I can walk away from a church if I don’t want to hear a sermon, but I should not be expected to walk away from my own home! They counter that with the reported invocation to “spread the word”. I think I am right in saying that phrase was coined sometime before National Panasonic invented 3-gigawatt megaphones for pop festivals. No deity is making this noise. Mortals and man-made gadgets are. 

Meanwhile, tuk-tuks and boda bodas bestow a great amount of good for both their operators and their customers, who can be counted in millions. But they, too, are supposed to be regulated by rules, including a maximum permitted level of decibels. 
Noise is a complex thing to measure because it is “logarithmic” – the difference between 40dB and 20dB is not twice as loud – it is many hundreds of times louder. The noise of a jumbo jet engine is one thousand trillion (1,000,000,000,000) times louder than a whisper.

Normal conversation registers about 50dB. Revved car engines about 75dB. Sustained exposure to noise levels above 100dB are emphatically damaging to human health (and even more serious for animals whose hearing is far superior to ours). In humans, the effects range from heart disease to hyper-anxiety, reproductive malfunction, premature hearing loss, and in children, to brain damage and personality disorders. Tuk-tuks that sound like a cross between a jack-hammer and a machine gun are in that ‘damage’ category. And they are, of course, a diabolical anomaly on highway traffic flows. 
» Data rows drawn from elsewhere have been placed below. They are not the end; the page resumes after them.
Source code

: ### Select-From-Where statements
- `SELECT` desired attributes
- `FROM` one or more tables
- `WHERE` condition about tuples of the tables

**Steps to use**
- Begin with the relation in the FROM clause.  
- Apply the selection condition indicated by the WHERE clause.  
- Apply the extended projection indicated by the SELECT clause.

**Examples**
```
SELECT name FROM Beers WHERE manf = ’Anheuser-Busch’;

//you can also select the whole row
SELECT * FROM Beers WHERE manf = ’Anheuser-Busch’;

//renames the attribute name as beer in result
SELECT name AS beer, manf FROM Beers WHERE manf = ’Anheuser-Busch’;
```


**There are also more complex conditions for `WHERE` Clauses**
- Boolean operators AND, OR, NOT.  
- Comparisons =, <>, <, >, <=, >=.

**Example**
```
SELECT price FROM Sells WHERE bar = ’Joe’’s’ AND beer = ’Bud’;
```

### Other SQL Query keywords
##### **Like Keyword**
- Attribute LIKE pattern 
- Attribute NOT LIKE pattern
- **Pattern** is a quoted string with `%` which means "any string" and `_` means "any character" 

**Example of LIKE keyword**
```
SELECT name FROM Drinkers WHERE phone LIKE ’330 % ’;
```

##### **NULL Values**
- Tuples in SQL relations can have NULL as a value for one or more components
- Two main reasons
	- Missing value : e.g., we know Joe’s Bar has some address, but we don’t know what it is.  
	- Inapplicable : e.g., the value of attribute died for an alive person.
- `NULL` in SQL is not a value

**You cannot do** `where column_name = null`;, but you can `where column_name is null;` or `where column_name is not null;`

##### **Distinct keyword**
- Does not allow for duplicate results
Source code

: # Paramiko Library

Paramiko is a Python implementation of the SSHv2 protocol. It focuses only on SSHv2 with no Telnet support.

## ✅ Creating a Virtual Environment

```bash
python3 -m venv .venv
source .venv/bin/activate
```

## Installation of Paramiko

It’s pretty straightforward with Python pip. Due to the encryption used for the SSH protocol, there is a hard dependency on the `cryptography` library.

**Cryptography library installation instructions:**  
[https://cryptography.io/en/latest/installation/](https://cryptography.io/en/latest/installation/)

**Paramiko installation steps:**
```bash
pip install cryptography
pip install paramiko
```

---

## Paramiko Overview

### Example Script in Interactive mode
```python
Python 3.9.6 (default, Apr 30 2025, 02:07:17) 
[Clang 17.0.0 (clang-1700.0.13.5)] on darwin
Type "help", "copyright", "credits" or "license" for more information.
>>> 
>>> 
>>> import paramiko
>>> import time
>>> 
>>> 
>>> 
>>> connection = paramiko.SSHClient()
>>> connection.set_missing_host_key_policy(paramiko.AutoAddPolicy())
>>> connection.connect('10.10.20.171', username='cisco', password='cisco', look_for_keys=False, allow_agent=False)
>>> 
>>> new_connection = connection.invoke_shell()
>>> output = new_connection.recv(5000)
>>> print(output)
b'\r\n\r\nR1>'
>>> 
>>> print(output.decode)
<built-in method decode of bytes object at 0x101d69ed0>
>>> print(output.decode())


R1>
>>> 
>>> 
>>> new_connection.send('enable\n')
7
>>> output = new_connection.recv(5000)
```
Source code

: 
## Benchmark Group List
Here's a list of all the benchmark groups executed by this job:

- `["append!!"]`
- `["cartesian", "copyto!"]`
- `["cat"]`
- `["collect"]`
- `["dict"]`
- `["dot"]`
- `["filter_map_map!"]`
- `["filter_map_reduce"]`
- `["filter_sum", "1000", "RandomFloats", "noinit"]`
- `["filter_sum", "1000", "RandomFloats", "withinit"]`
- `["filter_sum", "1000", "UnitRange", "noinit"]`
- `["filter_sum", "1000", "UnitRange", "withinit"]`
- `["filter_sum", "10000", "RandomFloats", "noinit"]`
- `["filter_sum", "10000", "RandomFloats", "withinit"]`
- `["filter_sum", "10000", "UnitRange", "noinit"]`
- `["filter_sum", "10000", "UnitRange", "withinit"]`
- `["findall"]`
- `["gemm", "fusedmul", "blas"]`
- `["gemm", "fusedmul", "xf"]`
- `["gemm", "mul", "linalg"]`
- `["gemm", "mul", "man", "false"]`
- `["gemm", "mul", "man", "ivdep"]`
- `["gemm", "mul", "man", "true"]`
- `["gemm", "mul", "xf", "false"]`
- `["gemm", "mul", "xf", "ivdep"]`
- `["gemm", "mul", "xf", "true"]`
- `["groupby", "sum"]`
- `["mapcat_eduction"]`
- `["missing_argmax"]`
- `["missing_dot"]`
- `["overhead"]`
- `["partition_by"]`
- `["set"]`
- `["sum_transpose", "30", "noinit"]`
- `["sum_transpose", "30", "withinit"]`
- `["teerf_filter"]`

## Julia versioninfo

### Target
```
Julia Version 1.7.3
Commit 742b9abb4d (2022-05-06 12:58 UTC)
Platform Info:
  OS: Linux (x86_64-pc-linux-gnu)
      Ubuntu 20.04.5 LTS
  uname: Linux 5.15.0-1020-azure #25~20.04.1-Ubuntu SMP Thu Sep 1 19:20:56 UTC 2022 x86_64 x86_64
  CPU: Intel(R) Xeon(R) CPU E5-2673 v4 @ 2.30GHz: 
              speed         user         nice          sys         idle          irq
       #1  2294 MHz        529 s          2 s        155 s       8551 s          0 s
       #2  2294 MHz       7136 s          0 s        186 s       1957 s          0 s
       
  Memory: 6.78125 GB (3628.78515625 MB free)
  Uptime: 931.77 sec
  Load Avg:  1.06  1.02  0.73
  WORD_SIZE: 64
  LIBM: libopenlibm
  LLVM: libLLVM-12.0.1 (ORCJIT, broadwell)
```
We do not lack the knowledge nor the legal authority nor the laws to control that, and we have the technology to considerably reduce the noise they make in the first place. It is quite possible to quadruple the length of their exhaust pipes, double the number of expansion boxes (silencers) and end the tailpipe above their roofs so the remaining sound dissipates instead of echoing inside their tin-drum bodies.

What we lack, in this and more than a few other spheres, is clear and fair enforcement, with courtesy, competence and diligence. Corruption and policies pursued as a revenue-generating contrivance are the death of efficiency, merit and good order. And those thoughts are shared without making any noise.